* **Work instructions**
Can you render the lines below as a JSON list of strings, one string per line with blank lines left out? Start with the line containing "right shoulder: (396, 347, -3)" and continue through the line containing "right ankle: (398, 473, 16)".

Extracted data START

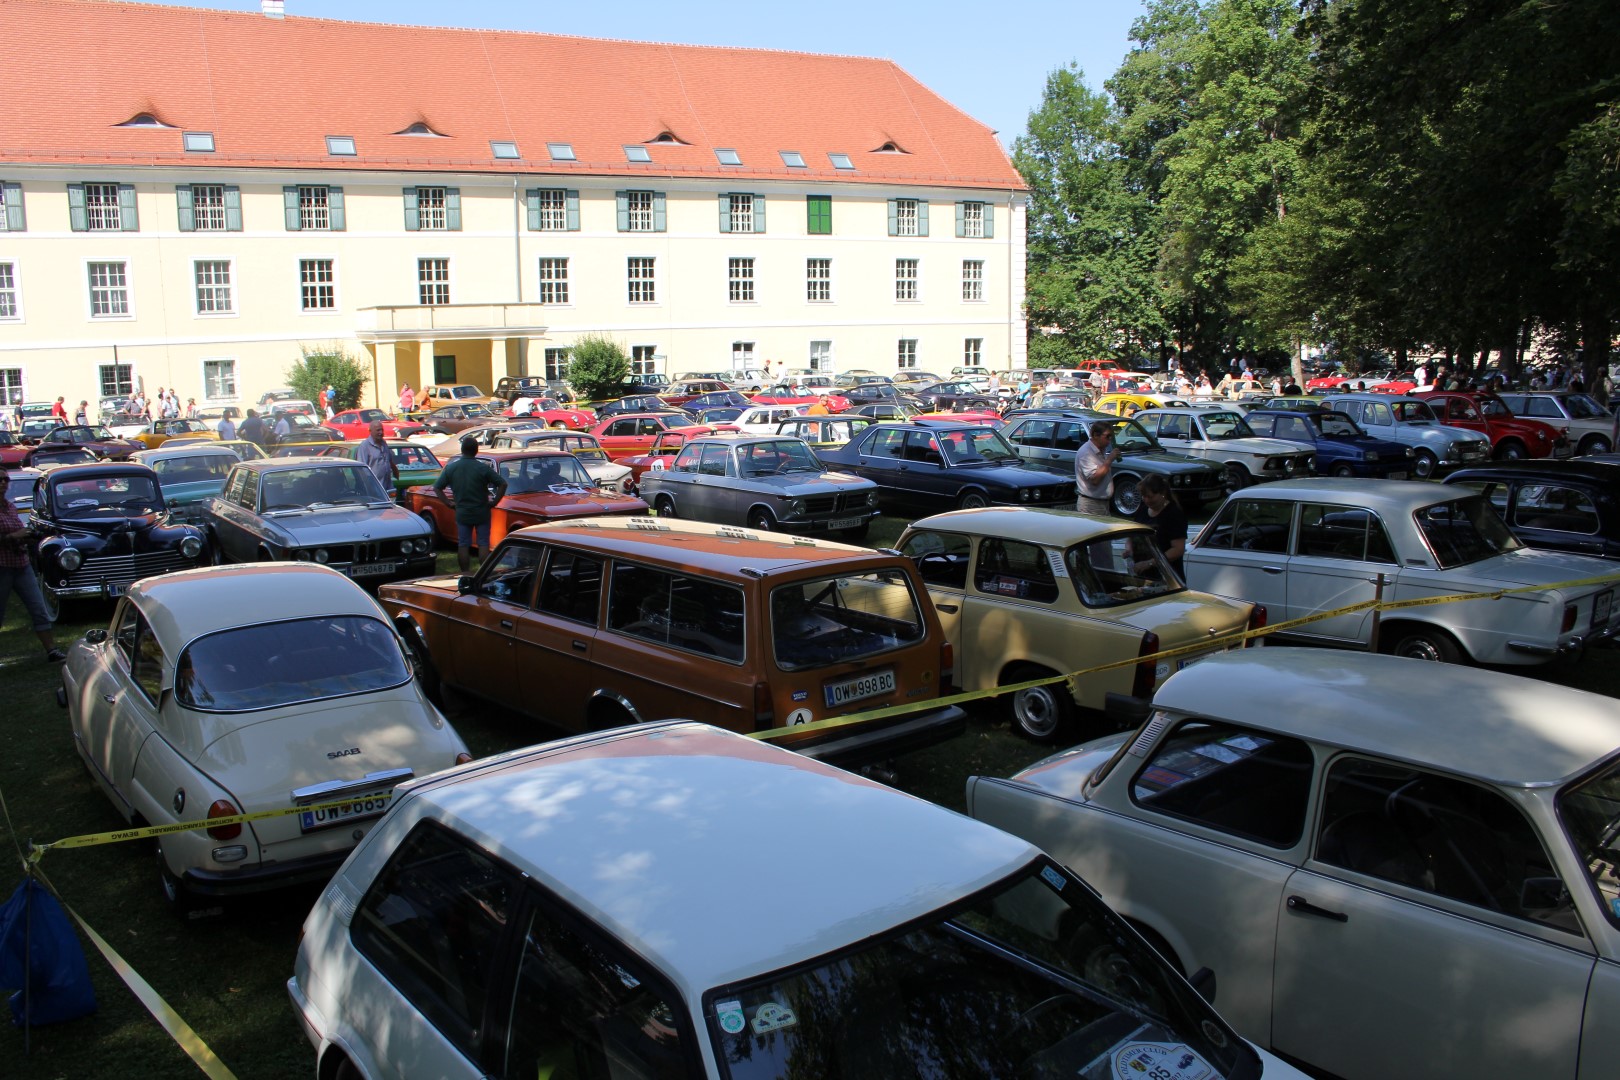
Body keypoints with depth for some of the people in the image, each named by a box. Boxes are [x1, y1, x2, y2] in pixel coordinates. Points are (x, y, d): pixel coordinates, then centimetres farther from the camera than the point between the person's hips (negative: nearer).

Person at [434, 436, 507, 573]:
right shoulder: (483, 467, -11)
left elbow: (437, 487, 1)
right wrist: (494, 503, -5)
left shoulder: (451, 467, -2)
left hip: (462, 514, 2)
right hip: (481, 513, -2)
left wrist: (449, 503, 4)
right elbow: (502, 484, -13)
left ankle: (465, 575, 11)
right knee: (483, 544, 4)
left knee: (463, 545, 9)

Extracted data END
Extracted data START

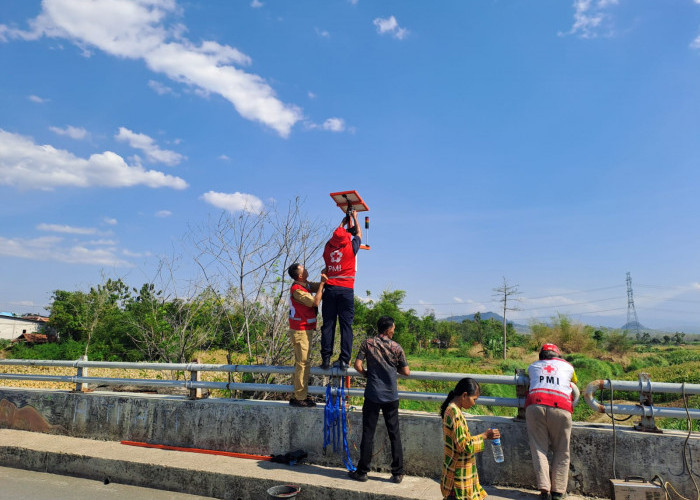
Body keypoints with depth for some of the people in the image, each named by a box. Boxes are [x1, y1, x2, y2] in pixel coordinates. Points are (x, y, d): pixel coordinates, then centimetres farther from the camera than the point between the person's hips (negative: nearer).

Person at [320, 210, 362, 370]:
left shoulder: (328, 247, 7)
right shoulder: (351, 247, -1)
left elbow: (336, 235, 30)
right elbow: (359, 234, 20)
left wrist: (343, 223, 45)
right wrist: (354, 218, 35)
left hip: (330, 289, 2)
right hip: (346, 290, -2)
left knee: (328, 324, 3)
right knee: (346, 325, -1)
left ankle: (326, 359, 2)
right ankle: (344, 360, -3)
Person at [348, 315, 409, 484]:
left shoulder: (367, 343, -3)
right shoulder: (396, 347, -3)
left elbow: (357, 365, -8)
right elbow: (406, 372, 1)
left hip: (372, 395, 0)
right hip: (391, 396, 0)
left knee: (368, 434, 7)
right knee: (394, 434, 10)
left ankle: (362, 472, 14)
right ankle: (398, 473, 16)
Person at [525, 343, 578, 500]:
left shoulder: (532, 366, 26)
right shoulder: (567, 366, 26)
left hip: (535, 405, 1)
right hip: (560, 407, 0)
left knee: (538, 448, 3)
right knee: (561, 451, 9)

Extracted data END
Extracted data START

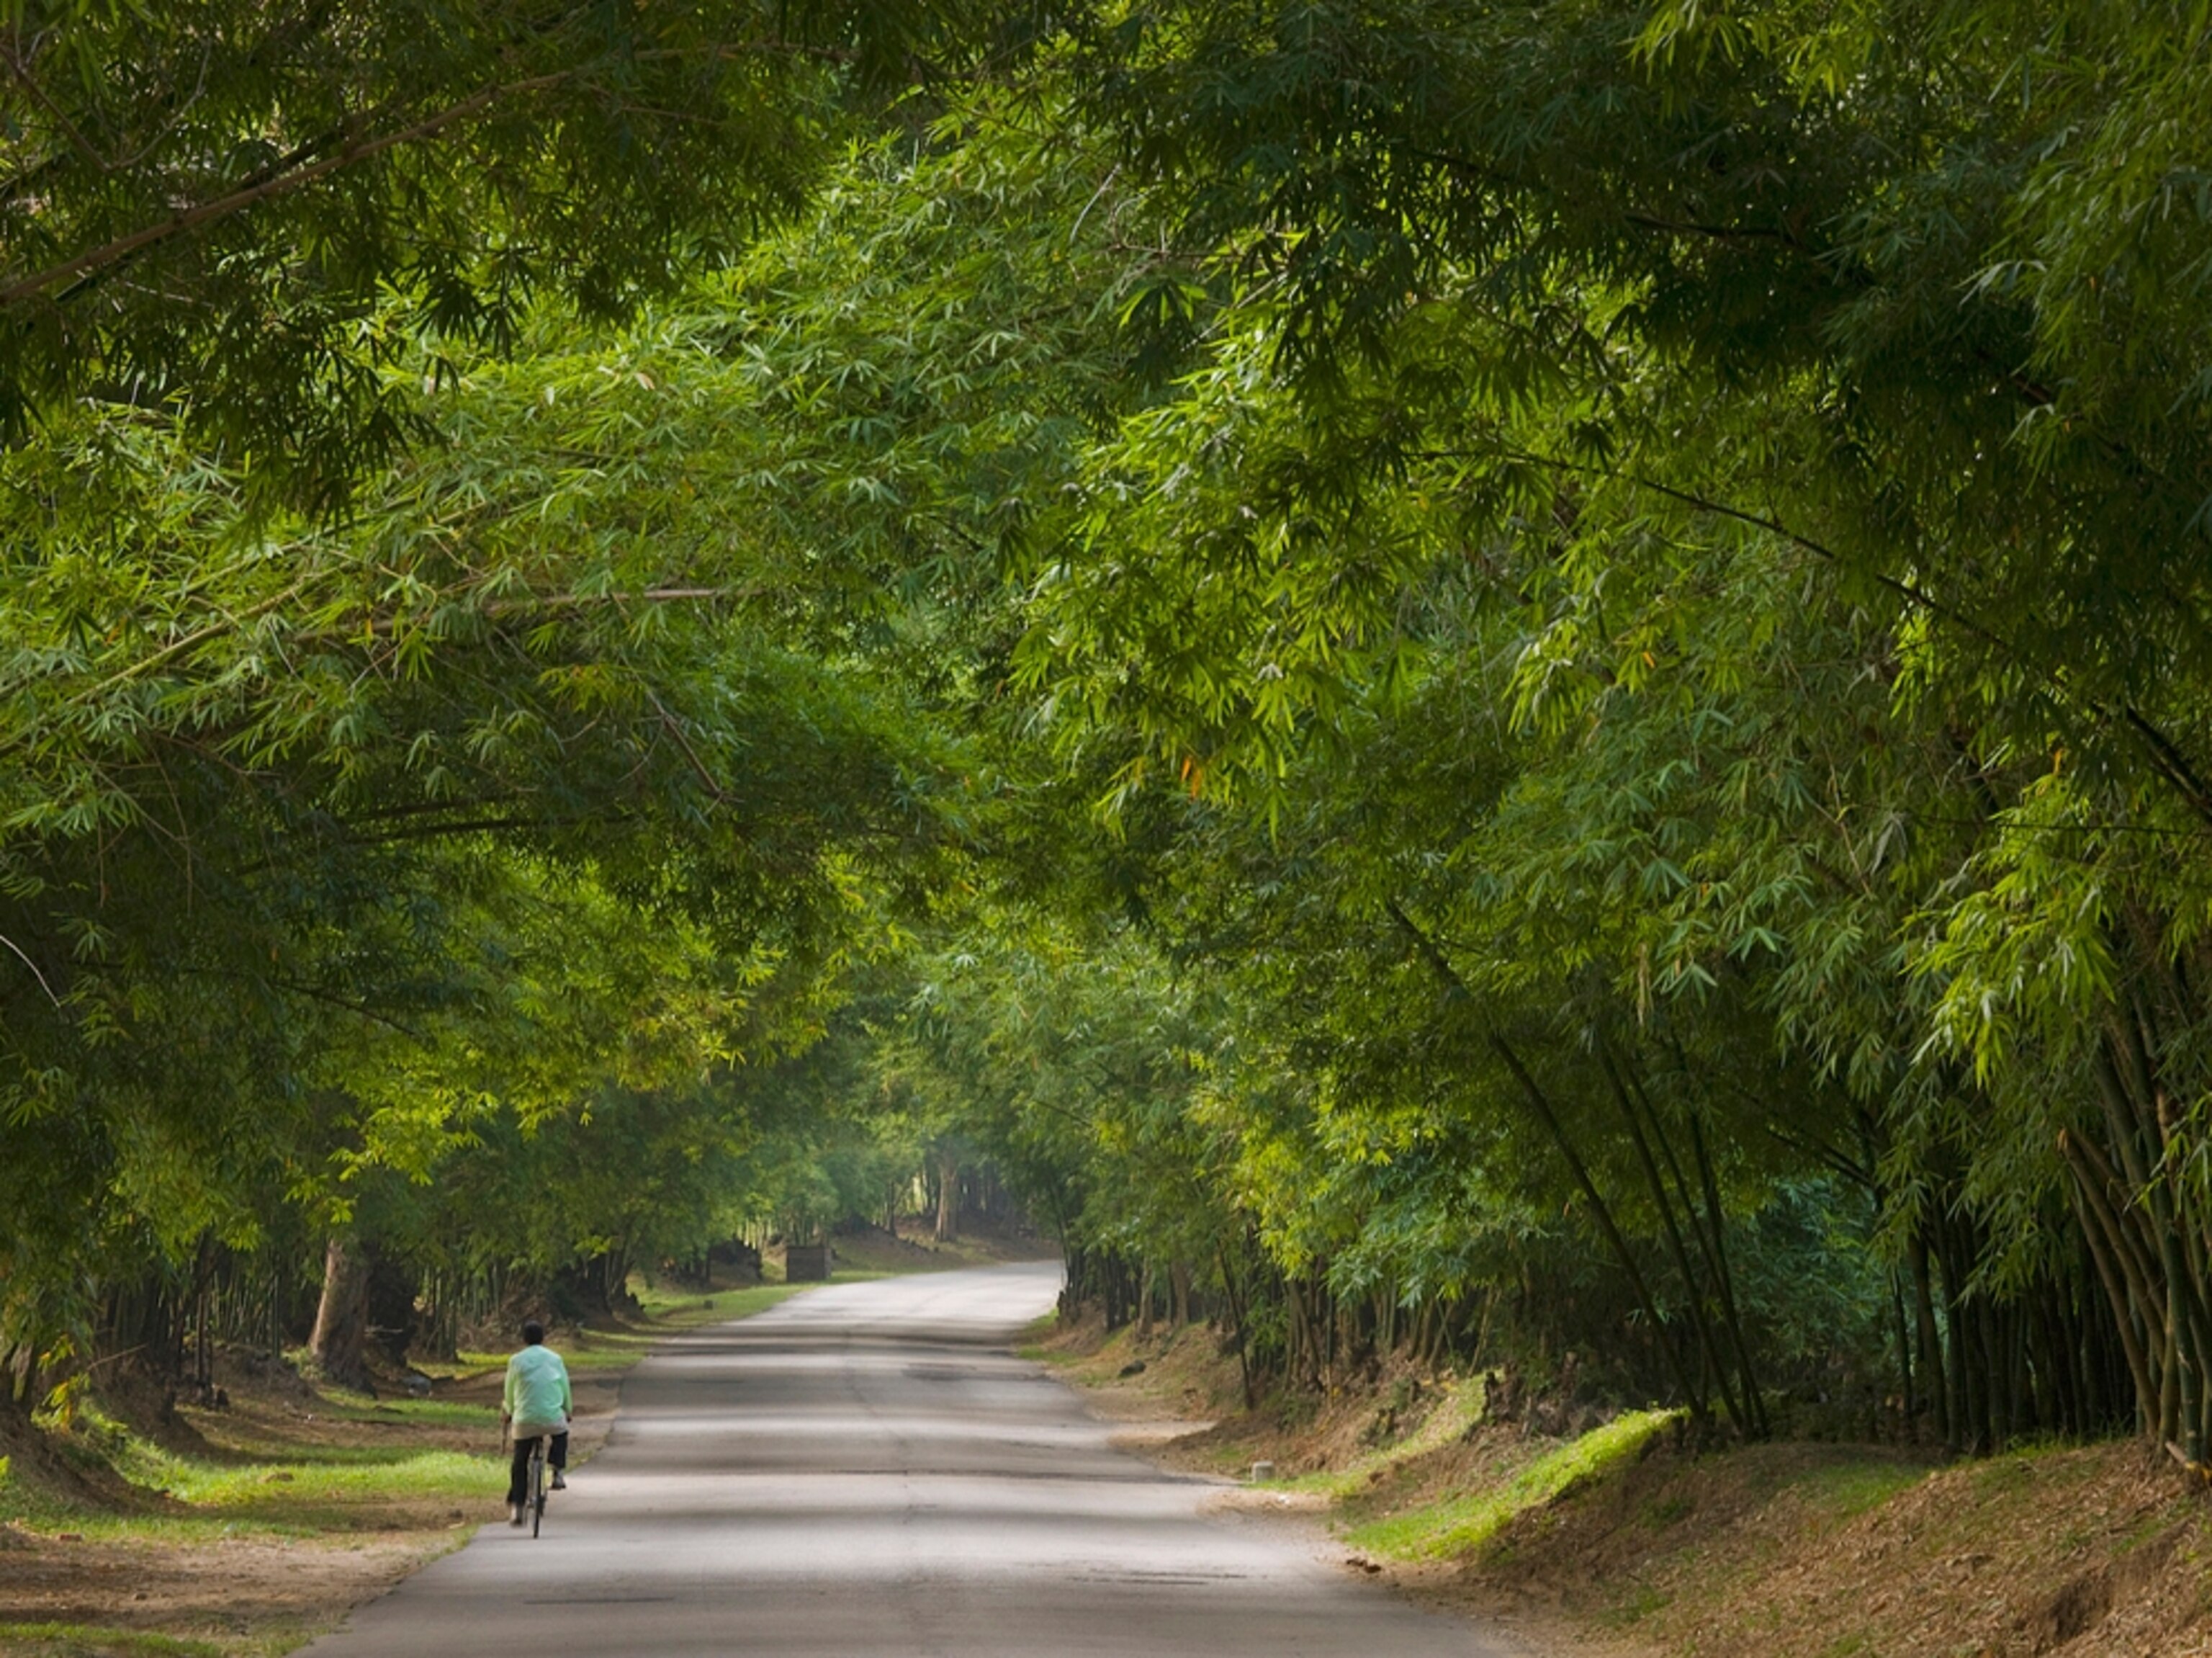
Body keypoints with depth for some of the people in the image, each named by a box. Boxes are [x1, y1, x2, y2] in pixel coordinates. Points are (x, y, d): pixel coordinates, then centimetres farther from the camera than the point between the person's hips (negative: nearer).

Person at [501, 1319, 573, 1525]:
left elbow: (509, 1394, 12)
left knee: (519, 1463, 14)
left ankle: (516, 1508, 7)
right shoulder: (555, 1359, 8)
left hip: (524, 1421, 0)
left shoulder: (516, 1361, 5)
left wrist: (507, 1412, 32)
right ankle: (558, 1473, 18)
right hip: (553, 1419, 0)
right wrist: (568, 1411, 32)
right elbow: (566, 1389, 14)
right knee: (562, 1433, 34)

Extracted data END

* **Solution to the problem**
[
  "right shoulder: (396, 347, -3)",
  "left elbow: (357, 365, -8)",
  "right elbow: (406, 372, 1)",
  "left hip: (372, 395, 0)",
  "right hip: (391, 396, 0)",
  "left knee: (368, 434, 7)",
  "right knee: (394, 434, 10)",
  "left ankle: (362, 472, 14)",
  "right ankle: (398, 473, 16)"
]